- **WHAT TO DO**:
a) Extract the stretch of the essay on women's roles in crime films from "Throughout motion picture" through "Arthur Penn (1967).".
b) Copy the stretch of the listing from the line containing "## Downloads" through the end of the listing.

- **DOCUMENT EXTRACT**:
☆ ☆ ☆
Feminism In Movies Inspired By Bonnie & Clyde

Throughout motion picture history, women have experienced more transition in their
roles, as a result of changing societal norms, than any other class. At first, both society
and the movie industry preached that women should be dependent on men and remain in
the home, in order to guarantee stability in the community and the family. As time passed
and attitudes changed, women were beginning to be depicted as strong willed,
independent minded characters, who were eager to break away from convention. The
genre of the crime film represents such a change in the roles handed to women. Two films
that can be contrasted, in order to support this view, are: The Public Enemy by William
Wellman (1931) and Bonnie &Clyde by Arthur Penn (1967).

In The Public Enemy, women are portrayed as naive and/or objects of carnal
pleasure by men. In this period, women were often categorized as mothers, mistresses,
sisters, or ladies. Ma Powers (played by Beryl Mercer), the lead character Tom
Powers’(played by James Cagney) mother, is easily fooled by Tom’s fake stories about
where he get his money and doesn’t believe that her “baby boy” could be a vile gangster.
☆ ☆ ☆
- **SUPPLIED INFORMATION**:

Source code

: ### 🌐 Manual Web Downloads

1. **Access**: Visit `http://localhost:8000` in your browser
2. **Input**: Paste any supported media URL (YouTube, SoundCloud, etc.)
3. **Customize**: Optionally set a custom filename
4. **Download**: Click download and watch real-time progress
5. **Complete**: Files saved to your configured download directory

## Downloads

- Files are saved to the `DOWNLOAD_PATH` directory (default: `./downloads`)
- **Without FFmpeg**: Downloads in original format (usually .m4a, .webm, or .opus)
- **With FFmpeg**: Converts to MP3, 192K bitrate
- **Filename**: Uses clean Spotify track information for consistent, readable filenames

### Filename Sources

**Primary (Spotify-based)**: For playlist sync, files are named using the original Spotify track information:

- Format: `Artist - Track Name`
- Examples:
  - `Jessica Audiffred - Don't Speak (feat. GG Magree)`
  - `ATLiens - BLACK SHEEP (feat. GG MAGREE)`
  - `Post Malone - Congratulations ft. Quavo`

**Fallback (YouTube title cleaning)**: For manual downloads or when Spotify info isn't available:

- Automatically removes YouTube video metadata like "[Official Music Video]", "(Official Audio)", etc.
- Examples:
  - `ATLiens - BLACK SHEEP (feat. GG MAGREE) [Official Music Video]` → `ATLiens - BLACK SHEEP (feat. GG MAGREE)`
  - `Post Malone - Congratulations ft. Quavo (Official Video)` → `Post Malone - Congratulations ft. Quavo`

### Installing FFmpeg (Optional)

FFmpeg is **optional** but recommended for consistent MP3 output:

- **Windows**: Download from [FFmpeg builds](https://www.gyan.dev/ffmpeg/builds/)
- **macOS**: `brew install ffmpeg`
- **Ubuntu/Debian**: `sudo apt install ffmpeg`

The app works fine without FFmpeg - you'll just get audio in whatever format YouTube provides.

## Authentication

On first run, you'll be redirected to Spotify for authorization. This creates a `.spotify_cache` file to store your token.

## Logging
☆ ☆ ☆
- **TASK-BY-TASK RESULTS**:
a)
Throughout motion picture history, women have experienced more transition in their
roles, as a result of changing societal norms, than any other class. At first, both society
and the movie industry preached that women should be dependent on men and remain in
the home, in order to guarantee stability in the community and the family. As time passed
and attitudes changed, women were beginning to be depicted as strong willed,
independent minded characters, who were eager to break away from convention. The
genre of the crime film represents such a change in the roles handed to women. Two films
that can be contrasted, in order to support this view, are: The Public Enemy by William
Wellman (1931) and Bonnie &Clyde by Arthur Penn (1967).

b)
## Downloads

- Files are saved to the `DOWNLOAD_PATH` directory (default: `./downloads`)
- **Without FFmpeg**: Downloads in original format (usually .m4a, .webm, or .opus)
- **With FFmpeg**: Converts to MP3, 192K bitrate
- **Filename**: Uses clean Spotify track information for consistent, readable filenames

### Filename Sources

**Primary (Spotify-based)**: For playlist sync, files are named using the original Spotify track information:

- Format: `Artist - Track Name`
- Examples:
  - `Jessica Audiffred - Don't Speak (feat. GG Magree)`
  - `ATLiens - BLACK SHEEP (feat. GG MAGREE)`
  - `Post Malone - Congratulations ft. Quavo`

**Fallback (YouTube title cleaning)**: For manual downloads or when Spotify info isn't available:

- Automatically removes YouTube video metadata like "[Official Music Video]", "(Official Audio)", etc.
- Examples:
  - `ATLiens - BLACK SHEEP (feat. GG MAGREE) [Official Music Video]` → `ATLiens - BLACK SHEEP (feat. GG MAGREE)`
  - `Post Malone - Congratulations ft. Quavo (Official Video)` → `Post Malone - Congratulations ft. Quavo`

### Installing FFmpeg (Optional)

FFmpeg is **optional** but recommended for consistent MP3 output:

- **Windows**: Download from [FFmpeg builds](https://www.gyan.dev/ffmpeg/builds/)
- **macOS**: `brew install ffmpeg`
- **Ubuntu/Debian**: `sudo apt install ffmpeg`

The app works fine without FFmpeg - you'll just get audio in whatever format YouTube provides.

## Authentication

On first run, you'll be redirected to Spotify for authorization. This creates a `.spotify_cache` file to store your token.

## Logging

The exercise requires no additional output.